I started saving bones in a freezer bag after a Sunday roast, and by Thursday I had enough for a full batch. My neighbor walked in while it was simmering and immediately asked what I was making because the smell had drifted down the hallway. We ended up sharing the first mug of it standing in my kitchen, both of us surprised by how something so simple could feel so indulgent.
Ingredients
- Chicken bones (1.5 kg): Carcasses, wings, backs, or a mix work wonderfully, and using leftover roasted bones adds a deeper, richer color and flavor.
- Carrots (2 medium): Rough chopped is all you need, and they bring a gentle sweetness that balances the savory depth of the bones.
- Celery (2 stalks): Adds an earthy base note that you will miss if you leave it out.
- Onion (1 large): Quartered with the skin on gives the broth a beautiful golden hue.
- Garlic (4 cloves): Smashed, not minced, so it infuses gently without turning bitter over the long cook.
- Bay leaves (2): A quiet but essential layer of herbal warmth that ties everything together.
- Whole black peppercorns (10): Whole peppercorns add mild heat without clouding the broth the way cracked pepper would.
- Fresh parsley (1 bunch): Optional, but it brightens the final flavor in a way you will notice when it is missing.
- Fresh thyme (1 to 2 sprigs): Optional, though a little thyme goes a long way toward making the broth taste rounded and complete.
- Apple cider vinegar (1 tablespoon): This is the secret weapon, helping draw minerals from the bones into the broth.
- Cold water (2.5 liters): Start with cold water for the clearest, cleanest extraction.
- Salt (1 teaspoon): Add at the end so you can control the final seasoning precisely.
Instructions
- Load the slow cooker:
- Pile the chicken bones into the slow cooker first so they form an even layer on the bottom, then scatter the chopped carrots, celery, onion quarters, and smashed garlic over and around them.
- Add the aromatics:
- Tuck in the bay leaves, peppercorns, parsley, and thyme sprigs wherever they naturally fall between the bones and vegetables.
- Pour and submerge:
- Drizzle in the apple cider vinegar, then pour the cold water over everything, making sure the bones are fully covered and pressing down gently if needed.
- Let time do the work:
- Set the slow cooker to LOW and walk away for twelve to eighteen hours, skimming off any foam that rises to the top during the first hour or two.
- Strain and season:
- Ladle the broth through a fine mesh sieve into a large bowl, discard all the solids, then stir in salt gradually until it tastes exactly right to you.
- Cool and store:
- Let the broth cool completely at room temperature, then transfer to airtight jars and refrigerate for up to five days or freeze for months of ready made nourishment.
One winter evening I poured a steaming mug of this broth for a friend who was recovering from a cold, and she called me the next day asking for the recipe because she had never tasted anything so soothing.
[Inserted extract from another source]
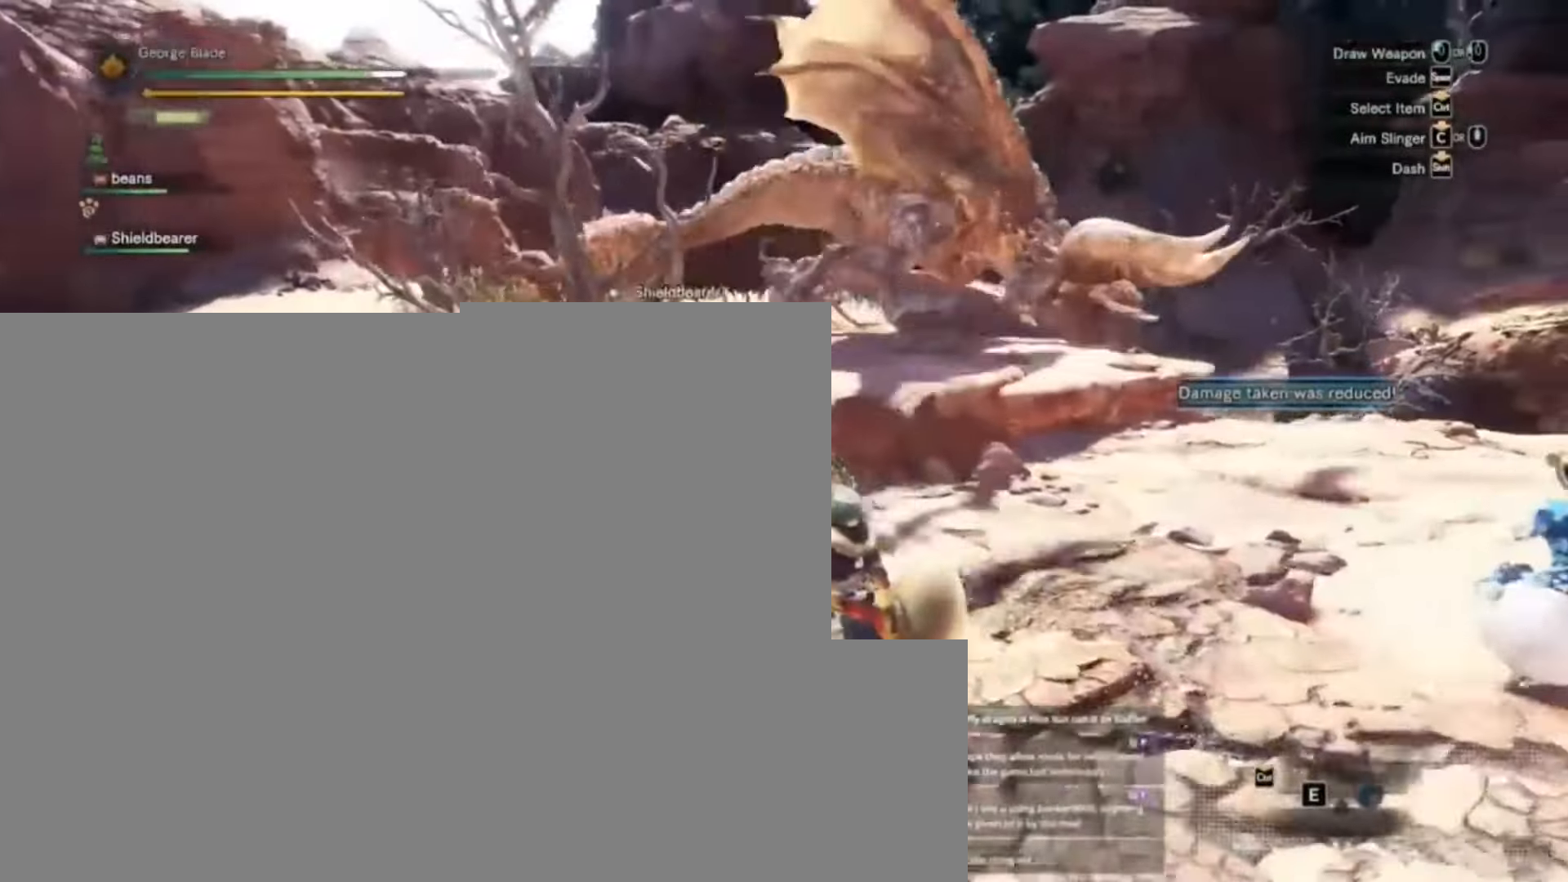
{"keys": ["w"], "events": [[333, "a", "up"], [333, "shift", "up"]]}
That single moment turned a humble pot of bones into something I now gift in mason jars to anyone who needs a little warmth. It is the kind of recipe that quietly becomes part of your life without fanfare.
Roasting Bones First
Taking the extra thirty minutes to roast your bones at a high temperature before adding them to the slow cooker creates a layer of caramelized flavor that slow cooking alone simply cannot achieve. I learned this the hard way after making two batches side by side, one with roasted bones and one without, and the roasted version was unmistakably richer. Spread the bones on a baking sheet and let them brown deeply at 220 degrees Celsius until you see golden edges and smell that roasted savory aroma filling the kitchen. It is one extra step that pays for itself ten times over in the final taste.
Choosing the Right Bones
You do not need to buy special bones for this recipe, and in fact the best batches I have ever made came from collecting leftover carcasses and wing tips in a freezer bag over the course of a week or two. Bones with some connective tissue and joints produce more gelatin, which gives the broth that satisfying silky texture that sets it apart from watery store bought versions. If you want a particularly gelatinous batch, ask your butcher for chicken feet or necks, which are inexpensive and packed with collagen. A mix of different bone types always yields a more interesting and nutrient dense broth than using just one kind.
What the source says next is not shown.